■ YOUR ASSIGNMENT
Express the listing below as a Markdown table with the columns Row and Listing line. Begin at the line that has "What is the smallest value displayed?", stop after the line that has "Reading right to", and leave out blank lines.
══ INPUT MATERIAL ══
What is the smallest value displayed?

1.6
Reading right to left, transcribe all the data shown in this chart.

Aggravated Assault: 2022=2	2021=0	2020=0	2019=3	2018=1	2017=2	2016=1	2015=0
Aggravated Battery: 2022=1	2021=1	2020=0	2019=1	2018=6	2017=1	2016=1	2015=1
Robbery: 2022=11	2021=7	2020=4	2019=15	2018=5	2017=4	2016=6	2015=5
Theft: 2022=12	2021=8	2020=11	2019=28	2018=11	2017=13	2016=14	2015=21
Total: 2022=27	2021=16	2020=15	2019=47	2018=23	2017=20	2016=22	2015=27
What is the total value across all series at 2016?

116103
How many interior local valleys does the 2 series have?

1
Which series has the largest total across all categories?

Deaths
═══
══ INPUT MATERIAL ══
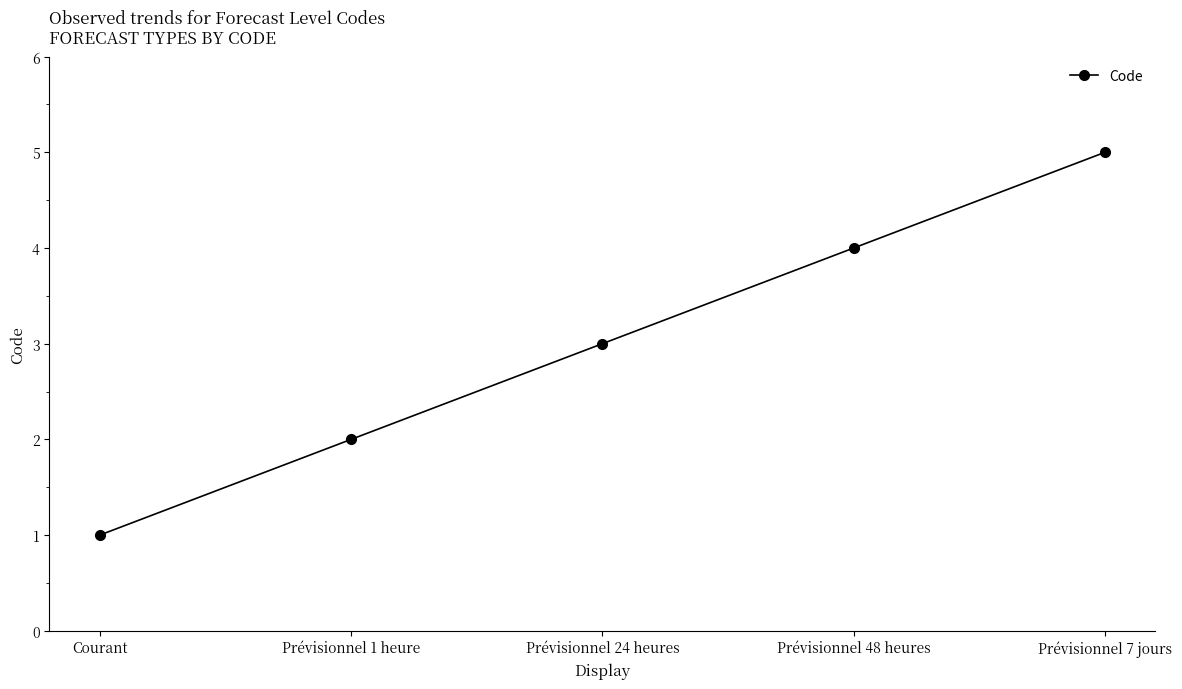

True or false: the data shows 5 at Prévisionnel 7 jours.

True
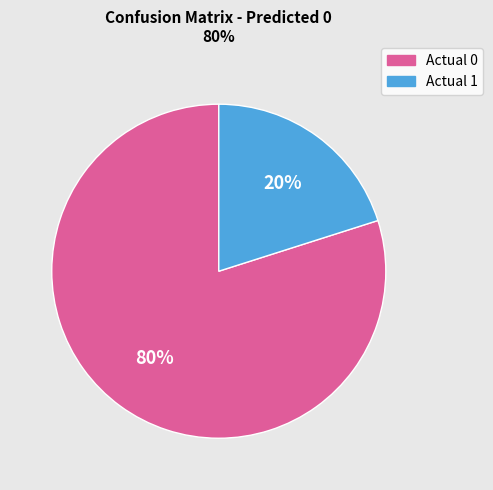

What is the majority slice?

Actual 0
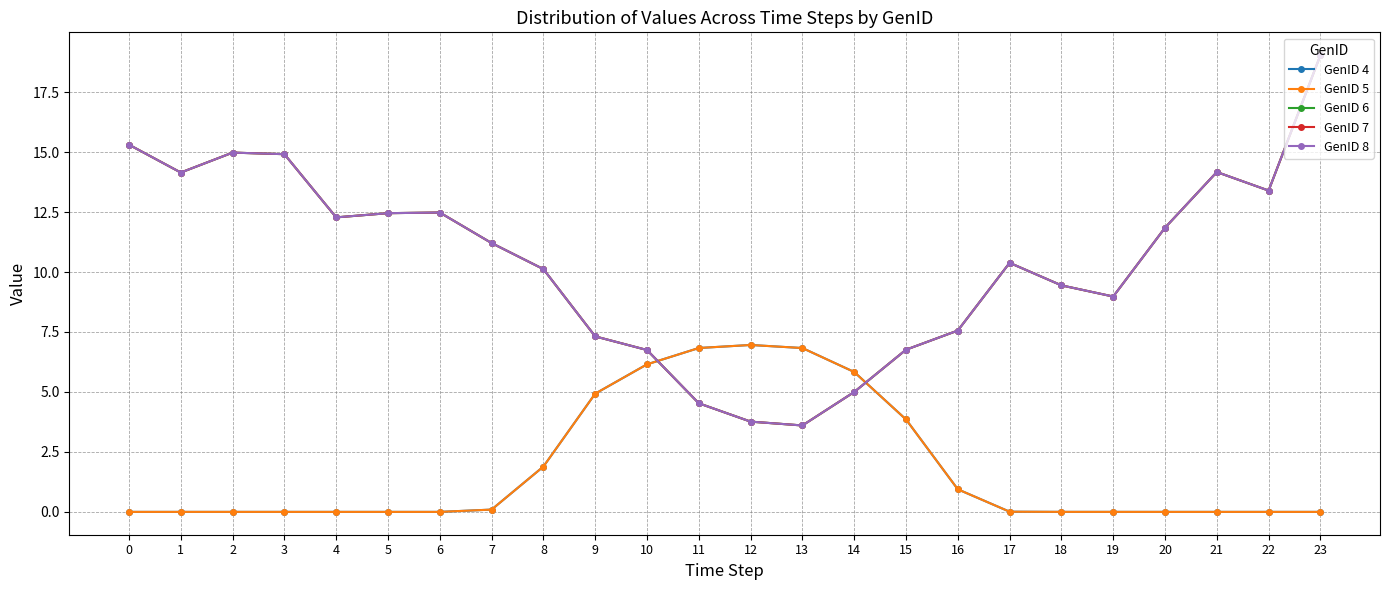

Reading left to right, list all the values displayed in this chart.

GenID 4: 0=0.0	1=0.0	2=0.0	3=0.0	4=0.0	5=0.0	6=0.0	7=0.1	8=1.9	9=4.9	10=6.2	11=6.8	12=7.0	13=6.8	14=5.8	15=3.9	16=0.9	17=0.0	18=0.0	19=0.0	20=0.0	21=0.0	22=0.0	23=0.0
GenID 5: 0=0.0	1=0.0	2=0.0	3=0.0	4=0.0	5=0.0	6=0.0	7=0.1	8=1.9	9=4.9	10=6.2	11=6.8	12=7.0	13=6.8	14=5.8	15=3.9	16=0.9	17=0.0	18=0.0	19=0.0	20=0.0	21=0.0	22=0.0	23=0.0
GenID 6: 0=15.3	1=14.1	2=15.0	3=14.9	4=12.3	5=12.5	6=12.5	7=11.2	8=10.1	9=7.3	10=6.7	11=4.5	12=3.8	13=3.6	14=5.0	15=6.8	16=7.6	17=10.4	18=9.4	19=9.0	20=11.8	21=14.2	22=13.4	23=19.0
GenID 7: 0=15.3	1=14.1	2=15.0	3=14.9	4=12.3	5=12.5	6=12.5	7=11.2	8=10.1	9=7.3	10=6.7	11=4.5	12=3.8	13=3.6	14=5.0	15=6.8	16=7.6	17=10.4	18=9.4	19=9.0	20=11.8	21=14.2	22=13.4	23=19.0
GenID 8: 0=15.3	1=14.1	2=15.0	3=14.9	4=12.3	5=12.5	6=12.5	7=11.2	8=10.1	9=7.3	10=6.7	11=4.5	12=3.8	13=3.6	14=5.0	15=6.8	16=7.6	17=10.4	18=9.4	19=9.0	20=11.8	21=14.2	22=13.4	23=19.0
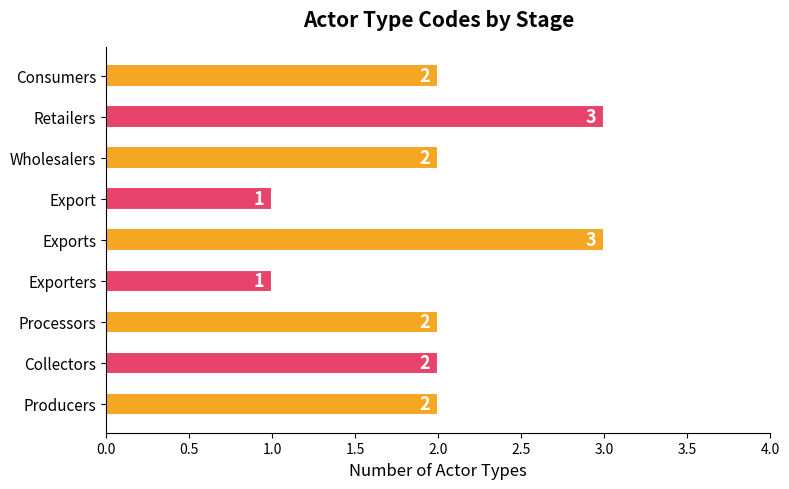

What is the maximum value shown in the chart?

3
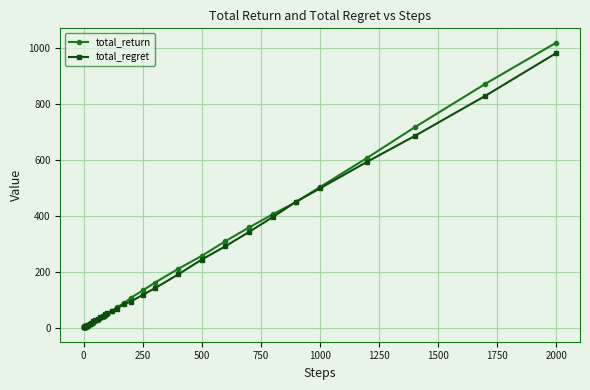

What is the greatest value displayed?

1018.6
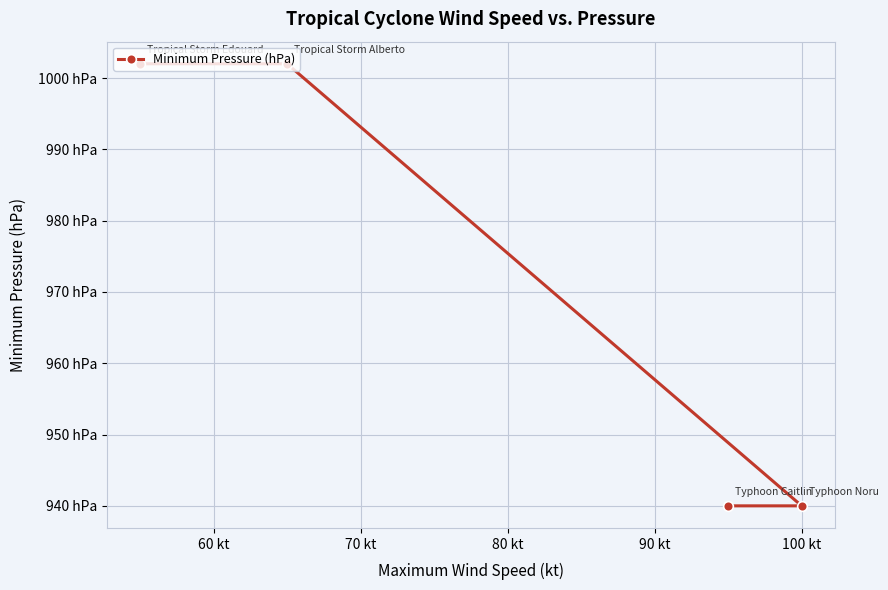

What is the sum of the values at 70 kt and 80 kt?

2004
═══
■ ANSWER SECTION
| Row | Listing line |
|---|---|
| 1 | What is the smallest value displayed? |
| 2 | 1.6 |
| 3 | Reading right to left, transcribe all the data shown in this chart. |